COBA SENDIRI:
Jawablah pertanyaan berikut berdasarkan teks tentang formasi Liverpool di bawah.
1. Siapa dua pemain baru yang didatangkan ke Liverpool?
2. Berapa jenis formasi yang pernah digunakan Rodgers?
3. Formasi apa yang dianggap gagal total?

TEKS HASIL EKSTRAKSI:
· · ·

Utak-Atik yang (Nyaris)
Membuahkan Hasil
Sumber: detiksport
Setelah
melewati paruh musim pertama, kerja keras Brendan Rodgers di Liverpool mulai
menunjukkan hasil. Mendatangkan dua pemain baru, Philippe Coutinho dan Daniel
Sturridge, pekerjaan Rodgers menjadi lebih mudah. Grafik performa The Reds pun
meningkat dari hari ke hari.
Variasi
Formasi Rodgers
Salah
satu yang menarik dari perjalanan Liverpool musim ini adalah bervariasinya
formasi yang mereka pakai. Tercatat, ada 5 jenis pola yang pernah digunakan
Rodgers, mulai dari 4-2-3-1 dan 4-3-3 yang sering diterapkan pada musim lalu,
hingga formasi baru seperti 3-5-2, 4-4-2, dan 4-3-1-2.
Dari
kelima strategi tersebut, hanya 4-4-2 yang dianggap gagal total dan tidak
pernah digunakan kembali hingga akhir musim. Formasi ini hanya digunakan 2
kali, yaitu kala menang melawan Fulham dan saat imbang melawan Aston Villa.

· · ·

INFORMASI YANG DIBERIKAN:

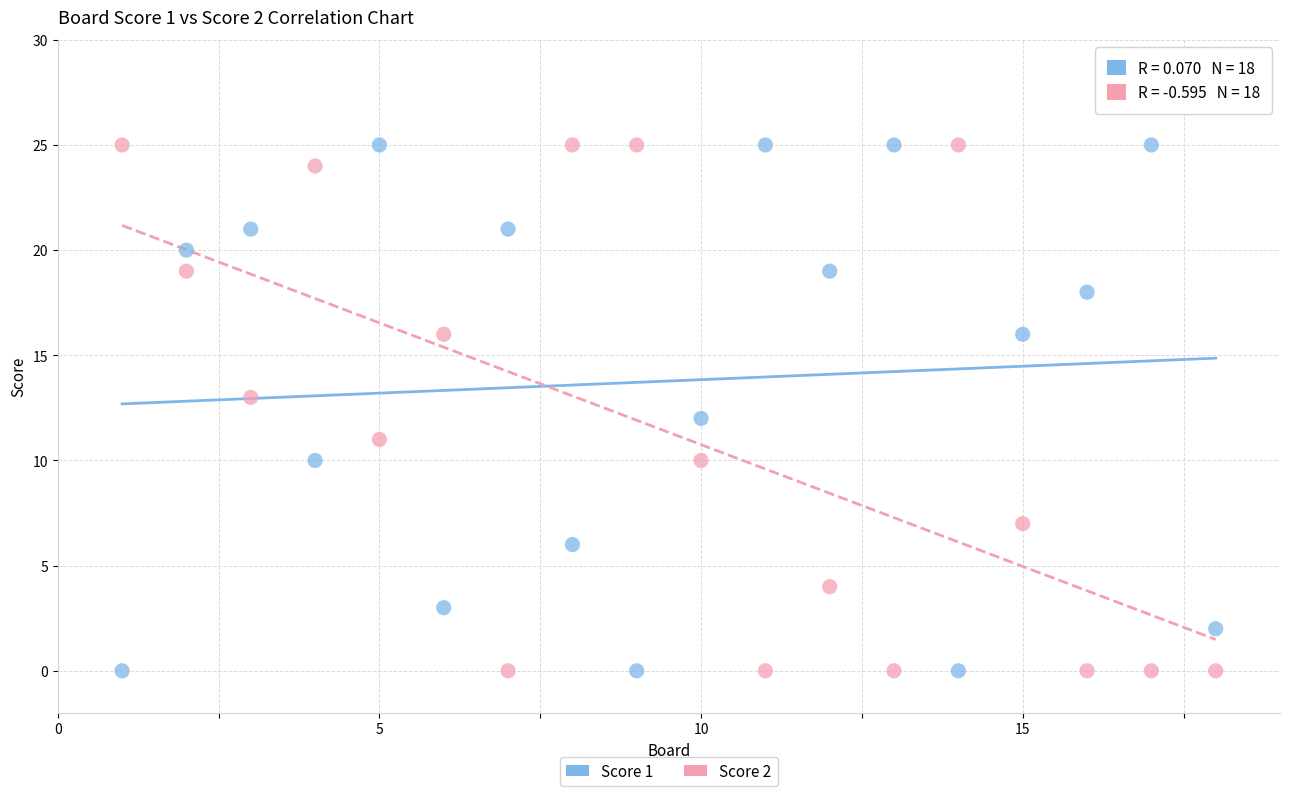

Across all data points, what is the range of Y values (max minus min)?

25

· · ·

LATIHAN SELESAI:
1. Philippe Coutinho dan Daniel Sturridge.
2. Lima jenis formasi.
3. Formasi 4-4-2.